Oh ok then  , well I dont know where the seller got this watch from, or how long the battery has been in there. Roughly how long will a battery like that last in my new watch?

Cheers.


----------



## harryblakes7 (Oct 1, 2010)

Long shelf life on the old 343 battery's at least 3 years, you can't put a 1.5v battery in as your watch uses the voltage to maintain accuracy, if you do it will run fast, company called Accucell make thin 1.5v batteries with a "resistave pack" connected to reduce the voltage to 1.35v. Your old battery should last over a year, new ones last 9 months. Mecury mainly banned now, unless you go to the dentist and will happily fill your mouth with it, just remember to keep those fillings wet otherwise the mecury will vapour off!!


----------



## Silver Hawk (Dec 2, 2003)

harryblakes7 said:


> Long shelf life on the old 343 battery's at least 3 years, you can't put a 1.5v battery in as your watch uses the voltage to maintain accuracy, if you do it will run fast, company called Accucell make thin 1.5v batteries with a "resistave pack" connected to reduce the voltage to 1.35v.


Not really necessary on the ESA 9162/4 movements (same as this "F300" movement)...you should be able to take the 1.3v 343 mercury oxide out and replace with a 1.5v 344 modern silver oxide.

Accutrons, particularly 214 Accutrons, are much more sensitive to the higher voltage. But even on these, you can re-phase 90% of them to run on 1.5v without having to resort to Accucells.


----------



## harryblakes7 (Oct 1, 2010)

Ah, i stand corrected :notworthy: i don't know how to re-phase mine so bought the Accucell batts, some peps in America can mod them but they want millions! so i didn't go there..........


----------



## inspector 71 (Jan 31, 2010)

That's a very clean example of a watch that is probably around 36 years old.

Could I be cheeky and ask what you paid for it?

Cheers


----------



## Redwolf (Jun 15, 2010)

inspector 71 said:


> That's a very clean example of a watch that is probably around 36 years old.
> 
> Could I be cheeky and ask what you paid for it?
> 
> Cheers


Thanks, sure I got it for 365 inc RMSD which I am happy to pay as I really liked the look of this one.

Does anyone actually know the age of this watch please?

Thanks.


----------



## inspector 71 (Jan 31, 2010)

Ta for the price info.

I have a Constellation f300 from around the same period which is similar apart from the dial detail and day block.



















I'm pretty sure this was made in 1973.


----------



## simonsaysbet (Jul 13, 2010)

i notice you have swirled out part of the case no. in the photo, and i have seen that sellers often blank out serial no. on watches.

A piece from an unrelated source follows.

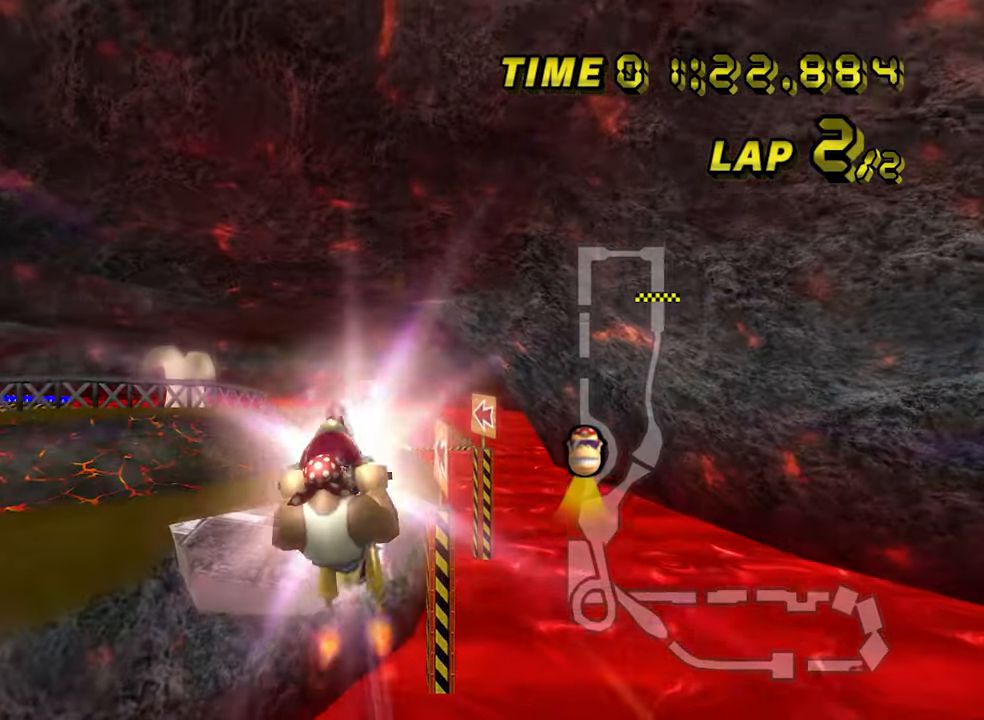
{"dt_ms": 500, "buttons": ["A"], "left_stick": "down", "events": [[350, "left_stick", "down"]]}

I know this is a bit off topic but why, what can people do with this information?


----------



## Silver Hawk (Dec 2, 2003)

Bluestifford said:


> Does anyone actually know the age of this watch please?
> 
> Thanks.


You can date it here from the movement number stamped on the oval plate.



simonsaysbet said:


> i notice you have swirled out part of the case no. in the photo, and i have seen that sellers often blank out serial no. on watches. I know this is a bit off topic but why, what can people do with this information?

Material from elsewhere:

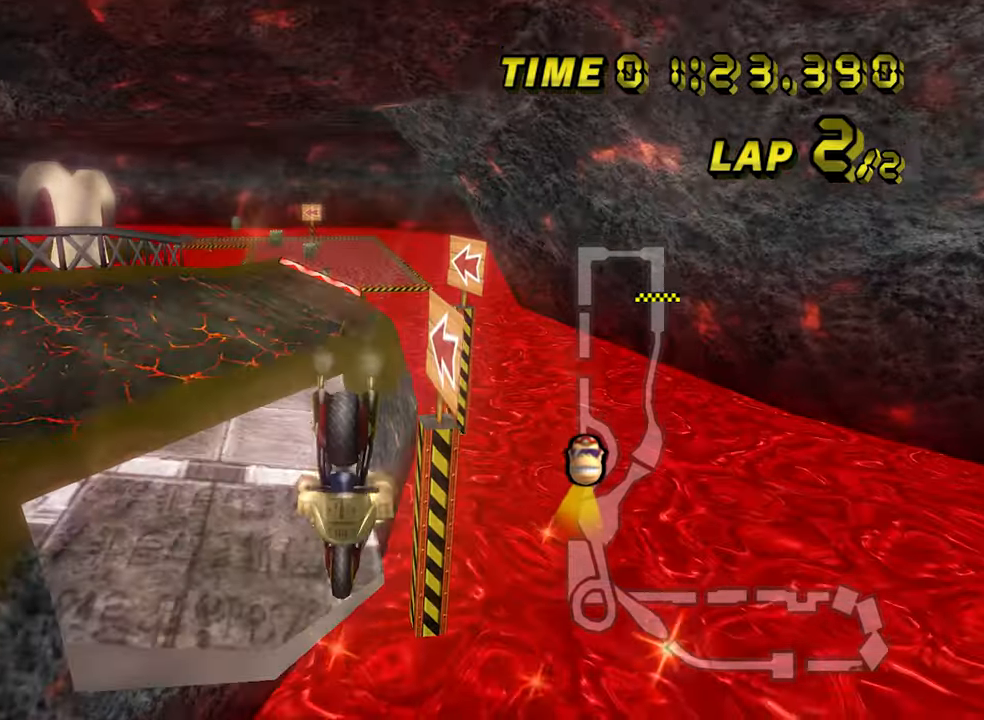
{"dt_ms": 500, "buttons": ["A"], "left_stick": "down-left", "events": [[150, "left_stick", "down-left"]]}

This isn't even a serial number...it is a case number indicating case style (material, shape, etc). Can't see any reason why a case number needs hiding...unless you know it has the wrong case back  .


----------



## Redwolf (Jun 15, 2010)

Hi

I just swirled it out because the seller did tbh 

thanks silver I'll check out the date.


----------



## harryblakes7 (Oct 1, 2010)

inspector 71 said:


> Ta for the price info.
> 
> I have a Constellation f300 from around the same period which is similar apart from the dial detail and day block.
> 
> ...


That is an AWESOME dial, going green with envy here......


----------



## tixntox (Jul 17, 2009)

I have a Constellation 720 hz and I love it! Day date and in gold plate finish. I don't have a pic as yet but will post one when I get the camera out again. The sweep seconds hands are just so mesmerising!

mike


----------



## Redwolf (Jun 15, 2010)

Ohh nice, yeah post pics when you can!


----------



## stevieb (Feb 12, 2010)

Hi, i thought as pic's were requested and the topic was vintage Omega i would show you one of mine.

It's a 9ct Gold Omega F300 Chronometer, BL 398 5001. I'm led to believe it's not common [ but i stand to be corrected].














































steve


----------



## Redwolf (Jun 15, 2010)

Nice I'm liking that!!


----------